The house was built in 1893; the Seidens arrived in the early 1970s.
“It was once a generic house, painted green, before they got there,” said Dawn Brown, a niece of Jackie. “I remember, at first, they had painted everything white, then lots of pink. They made it look like a fairyland, and it became a gathering place for the family, who really did appreciate it as a work of art itself. Everyone did. As Jackie got older, grown men, members of the Butterfly Brigade who took art classes at the house years ago, they would run up to her on the street and hug her.”

Bergantino and Gonzalez paid $465,000 for the home, about $140,000 below the initial price, partly because it would require upgrades, and partly because Seiden had been assured that they wouldn’t entirely gut the spirit of the place. Gonzalez wrote her a letter explaining as such, that they knew the house was her artwork and vowed to keep it unusual. One married couple was passing their home to another married couple, who see it in the 20th century tradition of “painted ladies,” the name given colorfully retooled Victorians. Hymanson, who had known Jackie since he was her 5-year-old art student, is pleased that she has something of a small relationship with Bergantino and Gonzalez: “It was kind of a relief in the end because I think they really are the perfect owners.”

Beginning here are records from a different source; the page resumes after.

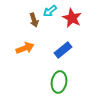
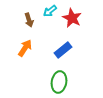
brown arrow: moved 5 px left
orange arrow: rotated 36 degrees counterclockwise
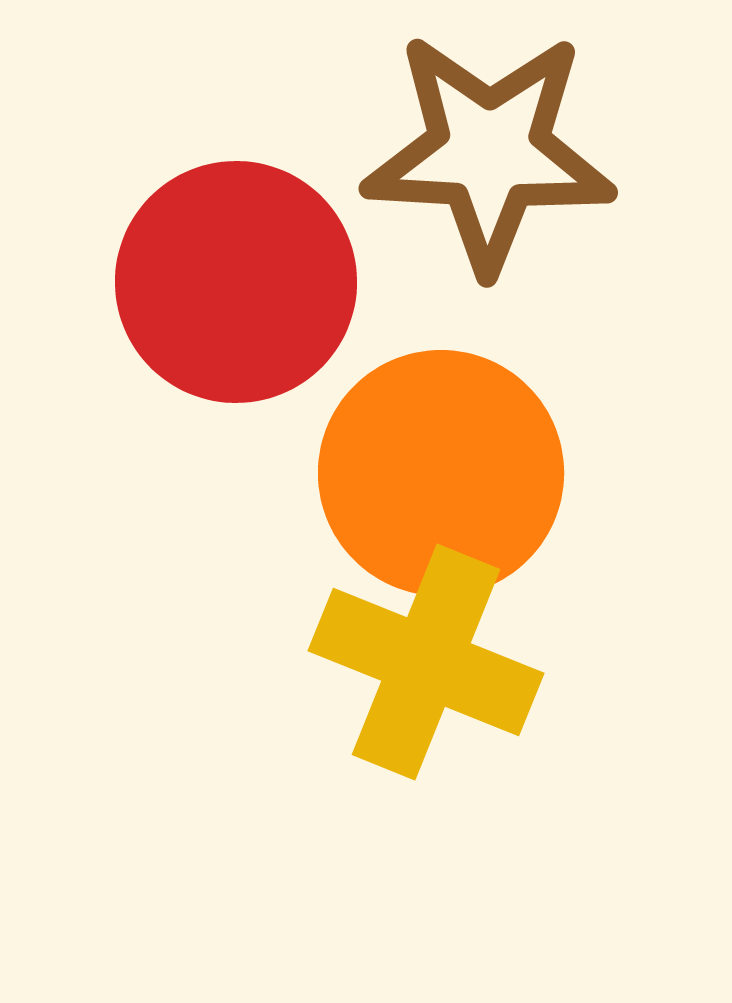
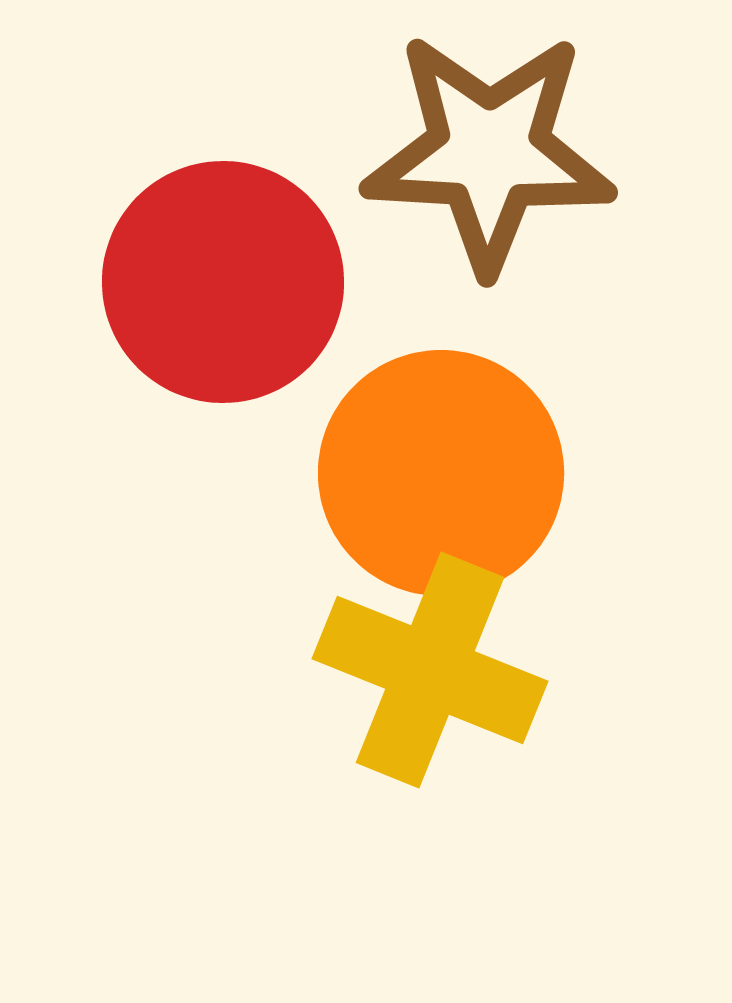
red circle: moved 13 px left
yellow cross: moved 4 px right, 8 px down
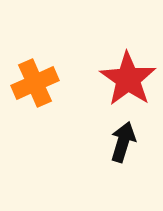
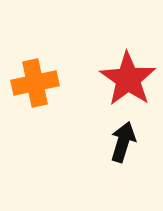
orange cross: rotated 12 degrees clockwise
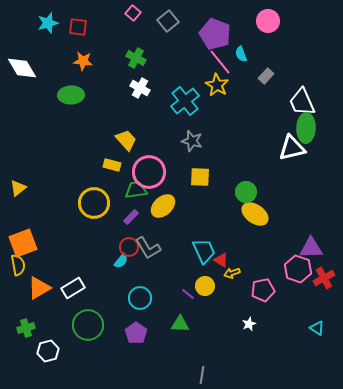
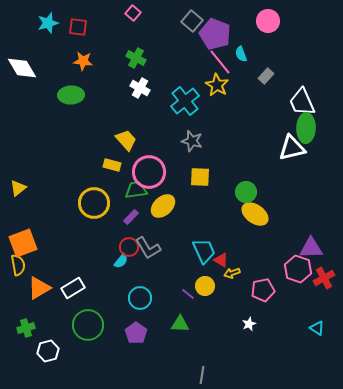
gray square at (168, 21): moved 24 px right; rotated 10 degrees counterclockwise
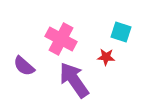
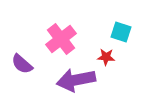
pink cross: rotated 24 degrees clockwise
purple semicircle: moved 2 px left, 2 px up
purple arrow: moved 2 px right; rotated 66 degrees counterclockwise
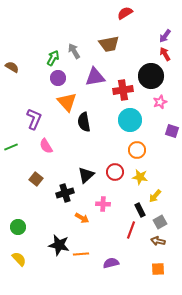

Bergantino, 36, manages tech coders; Gonzalez, 42, is a software engineer. They say they had never picked up a power tool until they started making changes, remodeling a bathroom here, reinstalling a tiled floor there, showing their progress through an Instagram account called HomosWithHammers. They even added some glitter to the walls of their home offices, as homage.
HGTV found them on Instagram.
Last summer, a director scouted the ugliest rooms to use on the show, only to decide: “OK, everywhere.” Ultimately, the home was on an episode titled “The Midwest Brings the Ugly.” The comedian Retta of “Parks and Recreation,” the host, quipped that the house was where “colors come to die.” She went wide-eyed at the quirks and cringed at the glitter. She said she wondered how a family home could stand out “in a city literally built by architectural legends, but now I see how.”
When I asked Jackie if she was insulted that her home was called one of the ugliest in the nation, she sighed. “I don’t have expectations,” she said. “The word ‘insult,’ it doesn’t fit this at all, because that home was like a soul or another being I got along with — their insults can’t touch me at all.”
Brown, who is close with her aunt, said: “By the time she gave up the house, she had come to terms with it. She doesn’t mourn it, she doesn’t look back — I think, if anything, she mourns being older and everything that comes along with that. She’s now a city artist stuck in the suburbs.”
Bergantino and Gonzalez heard Jackie was not thrilled. But they had made plans in case they won. As part of their contract with HGTV, they designated parts of the house off-limits to any changes.
And yet, they want to be clear: “What Jackie built was so inspiring it helped us throw out the rule book of what this house could become next,” Bergantino said. “We’re not going to restore it to a new version of the same thing. We’re going to make it contemporary, and yet keep the character.
“A home is not a museum, it’s a home.”